Home to automobile giants Toyota, Honda and Mitsubishi, Nagoya has truly seen through its turbulent times during the World War II to flourish into a major economic hub. The city is filled with charming attractions, towering skyscrapers and historical sites that make it the well-rounded city the world loves. Stroll through the city streets and you’ll discover a harmonious blend of old and new in the well-preserved streets, wonderful gardens, tranquil shrines and of course, shopping arcades.
Best of Nagoya
1. Nagoya Castle
If you spot the astounding structure with the two golden carps on the roof, you’ll know that you’ve reached Nagoya Castle. One of the most important castles in Japan, bask in the rich history behind the Edo-period building or get a history lesson in the castle museum. Head on over to the observation deck for a great view of Nagoya, or take a walk in the gardens as well!
2. Kakamigahara Aerospace Museum
Dreamt of flying? A 50-minute train ride away from Nagoya station will land you at this amazing large-scale facility where you’ll be able to see 35 real airplanes and rockets, sit in the cockpits and see what it feels like to be a pilot! Aviation geeks will definitely find this fascinating.
3. Port of Nagoya Public Aquarium
Time to make new friends, and best ones are always the biggest! Say hello to Bingo and Stella, the killer whale couple with a penchant for swimming and fresh seafood, along with their two daughters. Once you’re done, come on over to greet the bumbling penguins, sea turtles, dolphins and a whole lot of fishes!
4. Nagoya City Science Museum
The museum has become Nagoya’s most iconic landmark with its huge silver sphere and one of the largest planetariums in the world. There are always new things to learn about with seven stories of interesting exhibits which stress on “watch, touch and discover” experience.
5. Toyota Commemorative Museum of Industry and Technology
Even if you’re not an automotive fan or a mechanical engineer you will still enjoy this museum! You will be guided from the original red brick factory where they started their automated looming throughout the evolution to an automotive giant with displays, videos and hands-on experience.
6. Atsuta Jingu
As a highly revered Shinto shrine since the ancient times, Atsuta Jingu receives around 9 million visitors annually. It is believed to be the home of the sacred sword Kusanagi no Tsurugi, one of the Three Sacred Treasures of Japan (Mikusa no Kandakara) which was bestowed by Amaterasu-Omikami (the goddess of sun and the universe) herself.
7. Osu Kannon
Kitanosan Shinpuku-ji Hosho-in or popularly known as Osu Kannon is a Buddhist temple conveniently located in the area known as “the Asakusa of Nagoya” for its feel-good old town atmosphere. Aside from the temple itself, there is also a flea market on the temple grounds, but only on the 18th and 28th of each month.
8. Tokugawa Art Museum
If you are the kind of person who knows about the feudal lords who once ruled ancient Japan, this museum is a must visit. If you are the kind of person who don’t even know who the Tokugawa were, this is the place to get yourself educated with more than 10,000 pieces of collection including National Treasures and Important Cultural Properties.
9. Nagashima Resort (Nagashima Spa Land)
For a day of fun for the entire family, visit this sprawling entertainment centre just outside of Nagoya City. It consists of an amusement park famous for its roller coasters, a hot spring complex with both indoor and outdoor baths, a shopping mall and a flower park.
10. Osu Shopping Arcade
A little bit of everything – that’s the word to describe this shopping area. With the many shops and varieties of shops spread throughout many streets, here is where every shopaholic can come for a dose of retail therapy. The nearby Osu Kannon temple is for those seeking some serenity. Buy a good luck charm or check out the twice-a-month flea market in front of the temple.
If you love miso, you will love Nagoya.
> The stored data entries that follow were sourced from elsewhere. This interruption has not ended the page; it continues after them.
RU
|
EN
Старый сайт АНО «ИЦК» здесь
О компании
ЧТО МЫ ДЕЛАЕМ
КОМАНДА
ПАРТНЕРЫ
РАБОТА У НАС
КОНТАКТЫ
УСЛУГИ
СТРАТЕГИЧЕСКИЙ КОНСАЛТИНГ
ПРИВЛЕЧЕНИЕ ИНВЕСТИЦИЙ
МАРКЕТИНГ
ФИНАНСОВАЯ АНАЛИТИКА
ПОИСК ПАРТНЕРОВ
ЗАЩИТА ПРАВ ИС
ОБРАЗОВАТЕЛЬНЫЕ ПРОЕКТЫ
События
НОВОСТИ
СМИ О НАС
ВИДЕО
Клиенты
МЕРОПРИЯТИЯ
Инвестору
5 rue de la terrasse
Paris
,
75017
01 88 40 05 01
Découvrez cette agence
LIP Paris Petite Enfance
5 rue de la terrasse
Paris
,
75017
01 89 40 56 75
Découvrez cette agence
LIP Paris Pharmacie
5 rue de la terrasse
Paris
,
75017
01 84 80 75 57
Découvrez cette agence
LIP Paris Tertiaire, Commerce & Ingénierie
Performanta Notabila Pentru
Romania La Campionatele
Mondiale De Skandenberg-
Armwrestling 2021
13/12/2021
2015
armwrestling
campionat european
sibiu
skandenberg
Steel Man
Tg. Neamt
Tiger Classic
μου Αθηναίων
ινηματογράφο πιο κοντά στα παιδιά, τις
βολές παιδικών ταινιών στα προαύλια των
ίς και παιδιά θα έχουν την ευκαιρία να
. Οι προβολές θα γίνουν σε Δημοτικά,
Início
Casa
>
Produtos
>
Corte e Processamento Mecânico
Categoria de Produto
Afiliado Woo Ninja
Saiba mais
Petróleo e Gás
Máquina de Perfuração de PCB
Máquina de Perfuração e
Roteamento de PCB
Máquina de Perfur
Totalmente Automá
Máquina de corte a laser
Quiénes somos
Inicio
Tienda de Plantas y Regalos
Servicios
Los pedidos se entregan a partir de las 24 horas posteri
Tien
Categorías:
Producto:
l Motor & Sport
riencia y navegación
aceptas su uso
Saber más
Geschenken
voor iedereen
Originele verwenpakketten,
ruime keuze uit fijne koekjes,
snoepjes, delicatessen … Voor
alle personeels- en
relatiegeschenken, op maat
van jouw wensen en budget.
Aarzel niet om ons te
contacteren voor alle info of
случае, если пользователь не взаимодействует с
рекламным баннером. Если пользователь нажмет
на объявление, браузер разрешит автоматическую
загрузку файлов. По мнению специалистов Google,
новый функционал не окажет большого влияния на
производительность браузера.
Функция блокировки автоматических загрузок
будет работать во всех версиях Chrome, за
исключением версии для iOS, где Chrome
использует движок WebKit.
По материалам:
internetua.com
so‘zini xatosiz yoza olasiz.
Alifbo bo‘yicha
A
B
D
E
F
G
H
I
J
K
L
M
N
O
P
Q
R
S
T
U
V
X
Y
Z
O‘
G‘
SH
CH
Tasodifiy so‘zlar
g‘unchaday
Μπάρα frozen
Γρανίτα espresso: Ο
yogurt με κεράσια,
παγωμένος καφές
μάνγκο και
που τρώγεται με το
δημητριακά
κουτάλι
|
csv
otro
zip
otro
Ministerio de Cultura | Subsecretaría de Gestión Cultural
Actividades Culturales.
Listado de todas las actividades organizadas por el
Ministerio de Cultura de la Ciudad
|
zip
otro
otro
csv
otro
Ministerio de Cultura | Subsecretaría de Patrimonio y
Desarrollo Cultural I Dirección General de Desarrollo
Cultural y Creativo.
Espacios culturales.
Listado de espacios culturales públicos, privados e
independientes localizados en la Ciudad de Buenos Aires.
The sauce made from fermented soybeans and grain is a constant in the culinary scene here, and the local Misokatsu dish (fried pork cutlet with rich, red miso sauce) or Miso Nikomi Udon (wheat flour noodle in red miso soup) is definitely a memorable one to have here in Nagoya.
Shirakawa-go is a quiet and intimate village famous for its beautiful farmhouses in the form of gassho-zukuri (Japanese for “constructed like hands in prayer”), a traditional style of building characterised by a thatched and slanting roof. UNESCO has granted this village a World Heritage Site status along with Gokayama.
A city famous for its strong traditional character, Takayama is the place to be for those who want to get a feel of old Japan. Buildings from Edo Period ranging from shrines to sake breweries have been beautifully preserved in Takayama’s Old Town, and the famous Takayama Festival is not to be missed.
A popular leisure destination for the people of Nagoya and Osaka, Ise Shima is a place of natural and cultural beauty. It is also the home of the Japan’s most sacred Shinto shrine, Ise Jingu which is dedicated to the sun goddess Amaterasu-Omikami, the most venerated deity in Shinto belief.